Krok and colleagues sought to assess the advantages and disadvantages of at least partially implementing this approach, focusing on PACS (radiology and nonradiology) and RIS. They evaluated seven components: viewer, archive, worklist or workflow manager, 3D/volume rendering, computer-aided detection (CAD) software, decision-support tools, and engines or tools for integration/interoperability/data exchange.

They studied software offerings and system components from commercially available products. Krok and colleagues also included additional functionalities deemed useful in practice but not available as part of an existing commercial turnkey PACS.

Component analysis

From their analysis, the researchers concluded that the majority of commercial turnkey systems have viewers that lack essential tools. However, separate viewers do exist that offer DICOM connectivity to existing archives and may be implemented to suit specific needs and data types in real-time.
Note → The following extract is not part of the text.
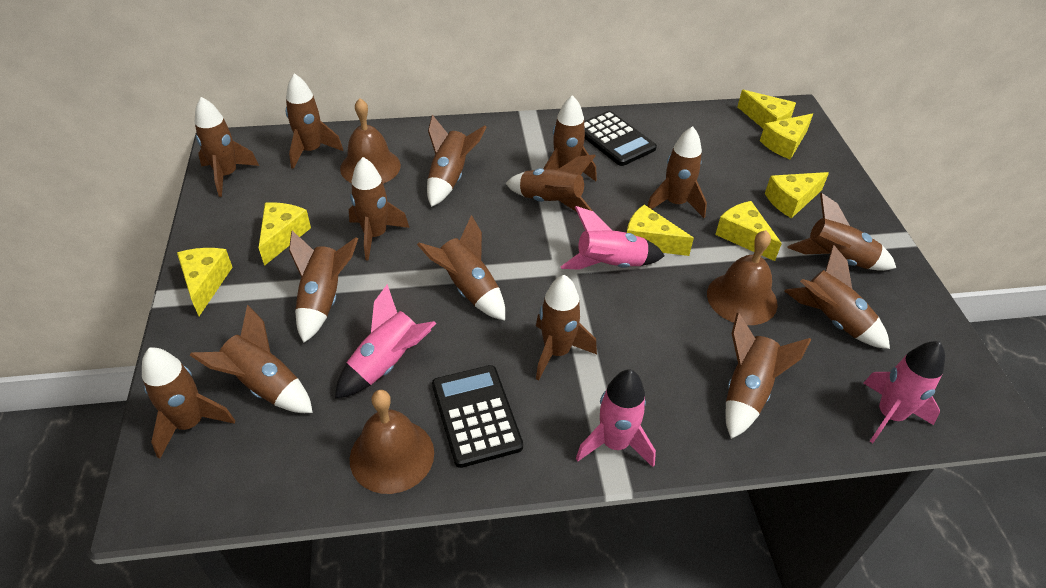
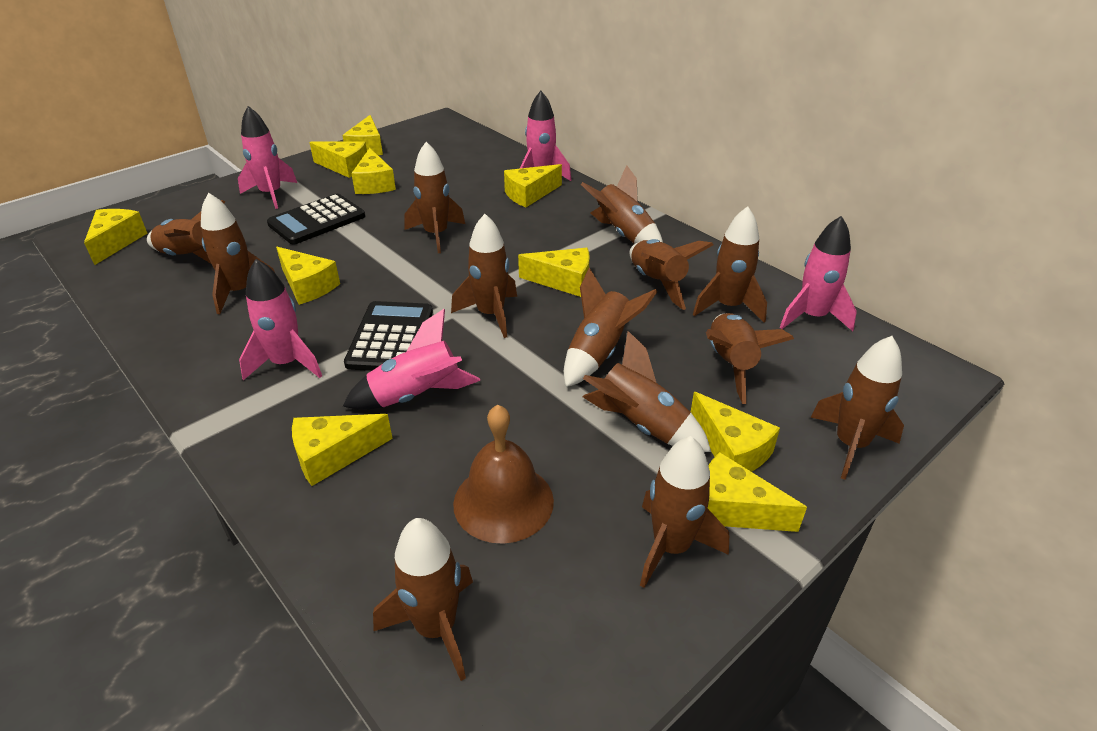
brown bell: [340,98,401,184] [350,390,434,494] [707,230,778,325] = 3 -> [453,405,554,544] = 1
brown rocket: [142,348,235,459] [190,305,313,413] [195,97,259,197] [286,73,343,169] [289,231,358,343] [349,157,409,261] [417,215,505,321] [427,115,486,207] [505,154,596,212] [536,275,597,380] [543,95,597,181] [647,126,707,218] [726,313,811,439] [784,245,890,349] [787,193,896,271] = 15 -> [147,200,225,264] [201,193,275,314] [373,518,473,681] [404,142,465,253] [451,214,517,338] [564,268,658,387] [581,165,663,244] [583,331,711,452] [630,239,713,310] [640,436,729,588] [693,206,767,322] [706,313,794,404] [810,336,904,480] = 13
pink rocket: [335,284,436,399] [561,206,664,270] [576,369,656,467] [863,341,945,443] = 4 -> [238,106,297,209] [239,259,322,380] [343,309,480,410] [519,91,571,181] [780,216,857,331] = 5
yellow cheese: [177,248,233,316] [259,202,311,266] [627,205,694,256] [715,201,782,261] [737,90,796,128] [760,113,813,160] [765,172,829,218] = 7 -> [84,209,148,265] [276,247,340,305] [292,414,393,486] [309,141,367,178] [342,115,383,155] [351,148,396,194] [504,164,562,207] [518,248,590,297] [691,392,780,472] [708,452,807,532] = 10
"Different viewers can be implemented simultaneously for different datasets or user needs," Krok said.

Vendor-neutral DICOM archives are the system component that is being marketed most aggressively today, and many options exist in this space.

"Pay attention that the best DICOM archive might well be [from] a vendor that does not supply other commodity components such as a viewer," she said.
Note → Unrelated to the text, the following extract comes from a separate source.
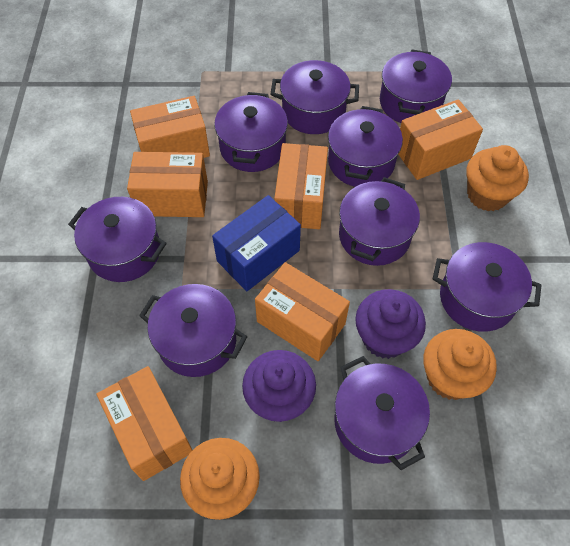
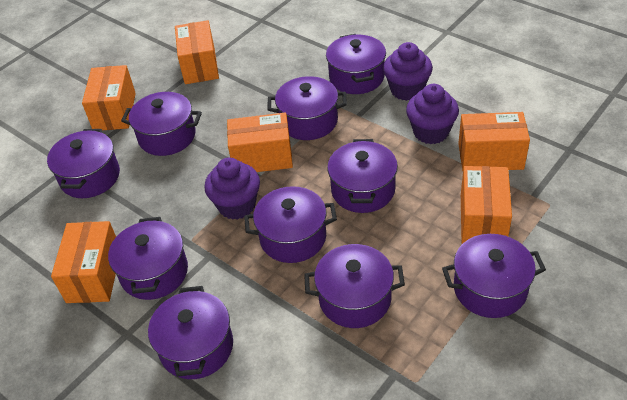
blue box: [212,195,301,291] = 1 -> none = 0
orange cupcake: [180,438,260,520] [423,329,497,400] [467,145,529,211] = 3 -> none = 0
purple cupcake: [242,350,316,422] [355,289,426,359] = 2 -> [204,158,260,220] [383,42,433,101] [406,84,459,144] = 3
purple pot: [68,197,167,282] [139,284,247,377] [214,92,288,172] [270,60,359,134] [328,106,403,187] [334,356,430,470] [339,177,420,266] [380,49,452,123] [433,242,542,332] = 9 -> [47,129,120,198] [108,217,188,300] [121,92,202,156] [148,286,233,379] [244,186,337,263] [267,76,347,140] [304,244,405,328] [326,34,386,94] [327,139,398,213] [442,234,546,318] = 10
A standalone worklist manager is also available as a commercially available product.

"Imagine being able, in real-time and onsite, to create worklists and sorts based upon a specific parameter that exists in a database, such as pregnancy status or even a unique allergy," she said.

Information system needs are no longer rigidly defined by clinical department, Krok said. For example, radiology routinely requires data from other clinical departments, such as the electronic medical record for referrals, lab data/pathology reports, and cardiology.

The workflow of ordering and performing imaging exams may require information normally housed in other traditional information systems; integration engines may be needed to support this model, she said.

Is it practical?

Separate tools do exist to provide 3D/volume rendering capabilities, but desktop integration into viewers is variable, according to Krok.

She said that no consensus has been achieved within radiology regarding the effectiveness and necessity of CAD tools. In addition, the availability and ease of incorporating these tools into a viewer is also variable.

"Server-based CAD tools offer DICOM integration with PACS using DICOM [Structured Reporting]," she said.

Decision support is another area in which many of the necessary tools are likely still lacking for a component-based approach.

"Open architecture can only help in this issue, but this is unavailable from virtually all turnkey vendors," she said.

While it's theoretically possible to acquire every function needed for an information system from a different vendor, the integration and maintenance required makes this approach unpractical.

"The commoditization dilemma renews the considerations between best-of-breed versus best-of-suite," Krok said.

However, specific goals or needs may be best addressed by using a standalone viewer that can accommodate a specific data or image type and is being run by a separate workflow manager working off a vendor-neutral archive.

"If we wait for our large vendors to supply all of our needs, this will take a very long time," she said.

Decisions regarding what to purchase by component and what to acquire via a turnkey system should be a main focus for institutions.

"Carefully consider the support options and cost, including in-house or consultant IT support," she said. "Commoditization is already here."